— What you should do —
Look through the data that follows and say how many of its lines contain "için", giving the number only.

— Exercise data —

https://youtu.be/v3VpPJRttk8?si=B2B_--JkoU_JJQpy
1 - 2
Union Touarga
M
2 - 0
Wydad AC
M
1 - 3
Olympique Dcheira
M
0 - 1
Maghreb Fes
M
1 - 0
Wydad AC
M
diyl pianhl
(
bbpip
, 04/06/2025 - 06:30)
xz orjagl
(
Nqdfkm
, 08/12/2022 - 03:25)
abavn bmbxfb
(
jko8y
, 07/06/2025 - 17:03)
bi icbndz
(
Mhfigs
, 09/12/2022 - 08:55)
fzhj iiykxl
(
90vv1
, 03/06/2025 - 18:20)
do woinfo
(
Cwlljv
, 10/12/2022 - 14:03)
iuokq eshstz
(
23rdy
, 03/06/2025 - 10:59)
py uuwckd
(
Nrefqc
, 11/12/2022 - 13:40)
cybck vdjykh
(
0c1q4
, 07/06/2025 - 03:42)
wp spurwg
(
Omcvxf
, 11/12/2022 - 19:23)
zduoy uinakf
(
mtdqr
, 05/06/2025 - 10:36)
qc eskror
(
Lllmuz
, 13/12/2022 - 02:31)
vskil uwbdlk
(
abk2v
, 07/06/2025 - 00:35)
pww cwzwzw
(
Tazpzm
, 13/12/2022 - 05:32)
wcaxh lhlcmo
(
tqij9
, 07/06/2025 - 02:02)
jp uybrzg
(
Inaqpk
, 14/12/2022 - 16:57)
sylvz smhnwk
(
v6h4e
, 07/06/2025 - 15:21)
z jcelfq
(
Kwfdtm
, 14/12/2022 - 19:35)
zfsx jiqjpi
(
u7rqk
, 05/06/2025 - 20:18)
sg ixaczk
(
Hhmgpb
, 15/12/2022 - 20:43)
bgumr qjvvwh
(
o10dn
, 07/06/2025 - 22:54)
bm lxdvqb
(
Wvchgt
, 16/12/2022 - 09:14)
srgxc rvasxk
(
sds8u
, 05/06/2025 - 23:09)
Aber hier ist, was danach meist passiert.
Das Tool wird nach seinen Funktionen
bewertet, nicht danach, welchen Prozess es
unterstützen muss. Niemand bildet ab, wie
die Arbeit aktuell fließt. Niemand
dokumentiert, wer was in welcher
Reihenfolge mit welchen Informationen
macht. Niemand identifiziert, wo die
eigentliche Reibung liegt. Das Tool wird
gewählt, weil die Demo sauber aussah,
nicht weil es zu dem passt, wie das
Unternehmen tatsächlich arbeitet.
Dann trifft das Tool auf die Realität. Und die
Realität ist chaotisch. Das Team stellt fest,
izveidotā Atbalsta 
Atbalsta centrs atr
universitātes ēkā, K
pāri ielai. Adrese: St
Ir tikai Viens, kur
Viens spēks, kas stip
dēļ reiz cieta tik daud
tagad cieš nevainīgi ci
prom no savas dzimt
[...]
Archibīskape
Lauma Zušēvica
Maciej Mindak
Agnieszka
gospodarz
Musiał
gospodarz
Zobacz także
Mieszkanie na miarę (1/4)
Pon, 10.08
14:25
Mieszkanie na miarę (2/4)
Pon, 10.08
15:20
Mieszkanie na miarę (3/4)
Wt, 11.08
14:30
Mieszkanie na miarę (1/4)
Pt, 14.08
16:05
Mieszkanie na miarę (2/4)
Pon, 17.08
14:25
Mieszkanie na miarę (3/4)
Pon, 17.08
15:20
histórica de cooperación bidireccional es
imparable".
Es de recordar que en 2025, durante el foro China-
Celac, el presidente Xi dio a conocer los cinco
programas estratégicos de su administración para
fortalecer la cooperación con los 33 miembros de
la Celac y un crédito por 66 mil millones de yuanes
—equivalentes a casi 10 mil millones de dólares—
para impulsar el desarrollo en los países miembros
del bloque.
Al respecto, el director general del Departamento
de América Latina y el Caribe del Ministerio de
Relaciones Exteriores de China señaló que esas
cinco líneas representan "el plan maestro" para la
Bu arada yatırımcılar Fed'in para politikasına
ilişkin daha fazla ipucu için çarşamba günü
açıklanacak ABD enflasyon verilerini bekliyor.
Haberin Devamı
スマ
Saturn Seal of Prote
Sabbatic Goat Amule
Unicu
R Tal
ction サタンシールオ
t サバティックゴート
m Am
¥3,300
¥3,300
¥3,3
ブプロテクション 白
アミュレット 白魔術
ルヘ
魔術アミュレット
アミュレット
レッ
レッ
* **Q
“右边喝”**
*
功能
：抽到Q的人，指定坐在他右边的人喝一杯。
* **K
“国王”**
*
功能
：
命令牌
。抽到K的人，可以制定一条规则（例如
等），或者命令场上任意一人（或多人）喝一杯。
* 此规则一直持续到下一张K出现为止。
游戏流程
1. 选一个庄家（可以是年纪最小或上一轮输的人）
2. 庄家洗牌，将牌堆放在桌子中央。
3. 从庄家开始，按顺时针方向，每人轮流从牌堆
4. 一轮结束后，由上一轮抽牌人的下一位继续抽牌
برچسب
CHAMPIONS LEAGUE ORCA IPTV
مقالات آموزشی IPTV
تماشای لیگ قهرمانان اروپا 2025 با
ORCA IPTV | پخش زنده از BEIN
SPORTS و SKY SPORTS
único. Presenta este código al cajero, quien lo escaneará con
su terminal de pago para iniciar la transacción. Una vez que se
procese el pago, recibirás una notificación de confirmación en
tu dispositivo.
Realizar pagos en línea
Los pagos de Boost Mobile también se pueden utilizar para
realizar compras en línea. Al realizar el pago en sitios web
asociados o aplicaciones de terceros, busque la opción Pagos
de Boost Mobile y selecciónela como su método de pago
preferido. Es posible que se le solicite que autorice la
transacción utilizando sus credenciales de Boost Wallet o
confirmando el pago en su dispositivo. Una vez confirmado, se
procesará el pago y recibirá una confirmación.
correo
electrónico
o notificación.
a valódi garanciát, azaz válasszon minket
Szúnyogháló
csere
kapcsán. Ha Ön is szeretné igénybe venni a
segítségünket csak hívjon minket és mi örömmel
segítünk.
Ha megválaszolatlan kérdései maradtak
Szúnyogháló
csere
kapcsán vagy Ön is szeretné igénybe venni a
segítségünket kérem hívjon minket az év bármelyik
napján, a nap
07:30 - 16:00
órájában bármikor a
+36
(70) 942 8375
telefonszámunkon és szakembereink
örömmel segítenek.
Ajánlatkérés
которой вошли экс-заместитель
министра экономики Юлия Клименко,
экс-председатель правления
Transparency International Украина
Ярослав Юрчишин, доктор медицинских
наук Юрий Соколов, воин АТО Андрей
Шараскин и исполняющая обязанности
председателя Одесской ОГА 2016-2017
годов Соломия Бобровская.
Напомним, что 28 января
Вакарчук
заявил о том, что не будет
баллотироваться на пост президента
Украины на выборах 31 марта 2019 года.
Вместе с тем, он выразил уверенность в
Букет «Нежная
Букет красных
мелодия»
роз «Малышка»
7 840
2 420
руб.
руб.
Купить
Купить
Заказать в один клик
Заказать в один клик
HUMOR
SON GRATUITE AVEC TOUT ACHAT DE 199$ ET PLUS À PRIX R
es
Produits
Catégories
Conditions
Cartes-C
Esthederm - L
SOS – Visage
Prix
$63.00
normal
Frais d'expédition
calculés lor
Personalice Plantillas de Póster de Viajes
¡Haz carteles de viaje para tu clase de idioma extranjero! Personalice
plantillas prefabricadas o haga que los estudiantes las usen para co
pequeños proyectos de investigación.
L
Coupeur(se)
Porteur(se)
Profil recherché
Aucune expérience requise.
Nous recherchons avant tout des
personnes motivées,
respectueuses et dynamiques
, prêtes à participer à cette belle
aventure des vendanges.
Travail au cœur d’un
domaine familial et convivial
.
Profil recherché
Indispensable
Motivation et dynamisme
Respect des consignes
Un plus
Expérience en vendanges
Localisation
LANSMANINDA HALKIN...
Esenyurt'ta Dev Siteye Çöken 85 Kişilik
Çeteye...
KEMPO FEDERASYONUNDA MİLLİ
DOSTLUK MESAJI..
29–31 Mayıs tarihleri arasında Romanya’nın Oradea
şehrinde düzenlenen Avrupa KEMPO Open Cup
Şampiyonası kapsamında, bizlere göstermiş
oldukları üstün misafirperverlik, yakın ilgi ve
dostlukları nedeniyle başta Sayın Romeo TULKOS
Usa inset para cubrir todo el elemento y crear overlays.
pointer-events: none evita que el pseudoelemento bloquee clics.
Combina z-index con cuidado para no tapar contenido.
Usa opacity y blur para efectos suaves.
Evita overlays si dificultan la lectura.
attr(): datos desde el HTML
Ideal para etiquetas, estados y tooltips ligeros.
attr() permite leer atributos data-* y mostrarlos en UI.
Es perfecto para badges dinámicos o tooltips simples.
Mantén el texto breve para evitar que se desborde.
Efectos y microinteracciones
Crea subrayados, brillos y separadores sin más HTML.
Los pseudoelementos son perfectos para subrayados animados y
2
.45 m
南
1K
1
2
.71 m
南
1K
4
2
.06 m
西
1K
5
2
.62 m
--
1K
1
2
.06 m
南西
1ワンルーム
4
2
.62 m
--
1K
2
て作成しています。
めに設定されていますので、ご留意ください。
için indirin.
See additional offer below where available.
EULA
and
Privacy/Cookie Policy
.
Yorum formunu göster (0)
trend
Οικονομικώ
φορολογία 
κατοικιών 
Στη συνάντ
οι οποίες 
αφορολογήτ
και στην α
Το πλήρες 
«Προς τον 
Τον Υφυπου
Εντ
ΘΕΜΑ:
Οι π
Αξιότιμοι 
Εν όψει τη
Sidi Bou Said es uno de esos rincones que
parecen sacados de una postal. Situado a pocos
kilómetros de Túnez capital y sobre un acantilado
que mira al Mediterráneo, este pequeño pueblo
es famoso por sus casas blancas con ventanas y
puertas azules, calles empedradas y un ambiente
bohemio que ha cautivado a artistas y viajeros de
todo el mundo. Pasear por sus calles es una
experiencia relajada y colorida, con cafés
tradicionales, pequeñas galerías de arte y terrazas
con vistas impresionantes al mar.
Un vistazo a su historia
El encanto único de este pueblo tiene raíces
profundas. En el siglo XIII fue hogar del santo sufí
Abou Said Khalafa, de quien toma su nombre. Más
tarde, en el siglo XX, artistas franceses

— Task result —
2